To use Singularity and Docker containers, the respective programs have to be installed, which we detail in our software setup page.

Package managers or containers?

As we’ve seen, the Mamba package manager and the containerisation solutions such as Docker and Singularity are trying to achieve similar things: enabling the reproducible installation of software and its dependencies in an isolated environment. So, why use one or the other?

Mamba is more user-friendly, allowing you to easily install packages of your choice. However, Mamba often works less well for more complex environments and can become extremely inneficient for environments with too many packages and conflicting versions. The recommendation is to keep your Mamba environments relatively small and atomic (e.g. an environment for each software package or for small sets of related packages).

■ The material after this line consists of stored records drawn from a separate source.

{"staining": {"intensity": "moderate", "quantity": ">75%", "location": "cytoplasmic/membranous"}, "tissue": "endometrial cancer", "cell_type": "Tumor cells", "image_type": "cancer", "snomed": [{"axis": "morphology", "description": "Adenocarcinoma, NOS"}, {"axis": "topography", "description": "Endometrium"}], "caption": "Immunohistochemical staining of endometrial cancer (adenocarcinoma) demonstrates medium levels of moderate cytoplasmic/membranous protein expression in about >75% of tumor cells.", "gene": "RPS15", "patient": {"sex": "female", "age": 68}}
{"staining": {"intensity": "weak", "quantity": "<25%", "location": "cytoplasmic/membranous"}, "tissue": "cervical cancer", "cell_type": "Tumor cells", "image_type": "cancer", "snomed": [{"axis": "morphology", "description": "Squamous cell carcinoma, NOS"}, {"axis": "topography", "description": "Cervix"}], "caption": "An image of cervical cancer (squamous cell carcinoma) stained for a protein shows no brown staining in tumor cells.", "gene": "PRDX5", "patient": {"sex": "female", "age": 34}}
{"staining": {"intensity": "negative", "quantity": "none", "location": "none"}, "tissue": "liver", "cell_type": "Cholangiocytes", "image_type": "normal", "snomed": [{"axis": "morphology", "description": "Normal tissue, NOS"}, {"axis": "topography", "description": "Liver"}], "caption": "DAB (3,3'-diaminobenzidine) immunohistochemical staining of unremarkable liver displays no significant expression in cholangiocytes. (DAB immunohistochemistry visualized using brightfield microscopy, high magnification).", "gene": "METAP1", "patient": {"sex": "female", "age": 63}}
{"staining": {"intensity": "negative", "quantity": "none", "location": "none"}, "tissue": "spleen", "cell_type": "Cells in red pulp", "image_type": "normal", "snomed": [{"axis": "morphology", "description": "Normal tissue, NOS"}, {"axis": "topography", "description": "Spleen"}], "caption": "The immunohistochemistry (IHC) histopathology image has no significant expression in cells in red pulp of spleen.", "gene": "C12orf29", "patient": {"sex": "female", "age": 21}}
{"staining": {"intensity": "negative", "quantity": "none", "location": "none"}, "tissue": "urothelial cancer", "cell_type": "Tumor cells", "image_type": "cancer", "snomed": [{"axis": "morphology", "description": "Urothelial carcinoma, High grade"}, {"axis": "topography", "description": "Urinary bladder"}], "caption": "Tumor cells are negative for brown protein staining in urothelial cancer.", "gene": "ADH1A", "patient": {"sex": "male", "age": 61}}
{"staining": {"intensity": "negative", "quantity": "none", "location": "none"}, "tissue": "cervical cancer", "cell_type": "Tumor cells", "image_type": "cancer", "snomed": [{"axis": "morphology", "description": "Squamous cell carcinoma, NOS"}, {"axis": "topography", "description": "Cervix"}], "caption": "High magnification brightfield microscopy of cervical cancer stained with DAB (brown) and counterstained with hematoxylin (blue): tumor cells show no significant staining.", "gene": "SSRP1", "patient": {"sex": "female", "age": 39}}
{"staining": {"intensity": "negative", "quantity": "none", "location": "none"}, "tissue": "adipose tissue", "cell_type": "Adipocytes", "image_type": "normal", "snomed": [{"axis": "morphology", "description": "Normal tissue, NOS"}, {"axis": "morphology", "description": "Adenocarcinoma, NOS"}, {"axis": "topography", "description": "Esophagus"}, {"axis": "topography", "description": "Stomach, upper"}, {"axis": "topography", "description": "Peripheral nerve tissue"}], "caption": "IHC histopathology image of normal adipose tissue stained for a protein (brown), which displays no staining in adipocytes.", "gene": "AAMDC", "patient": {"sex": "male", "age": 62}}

Singularity and Docker, on the other hand, allow for more complex environments. However, to create your own container requires more advanced knowledge and a steep learning curve. Fortunately, there are many existing containers available for bioinformatics, which Nextflow uses in its pipelines.

15.4 Summary

Key Points

Linux is used in bioinformatics due to its open-source nature, powerful command-line interface, and compatibility with bioinformatics tools.
Package managers such as apt enable global software installations on Linux systems, simplifying the process of obtaining and managing software at the system level.
Local package managers such as mamba allow users to install and manage software within user-specific environments, avoiding conflicts with system-level packages.
Software containers, such as Docker and Singularity, encapsulate entire environments in a file and can be used to manage more complex software enviroments.
Bioinformatics workflow managers such as Nextflow can make use of software containers to run complex bioinformatic pipelines.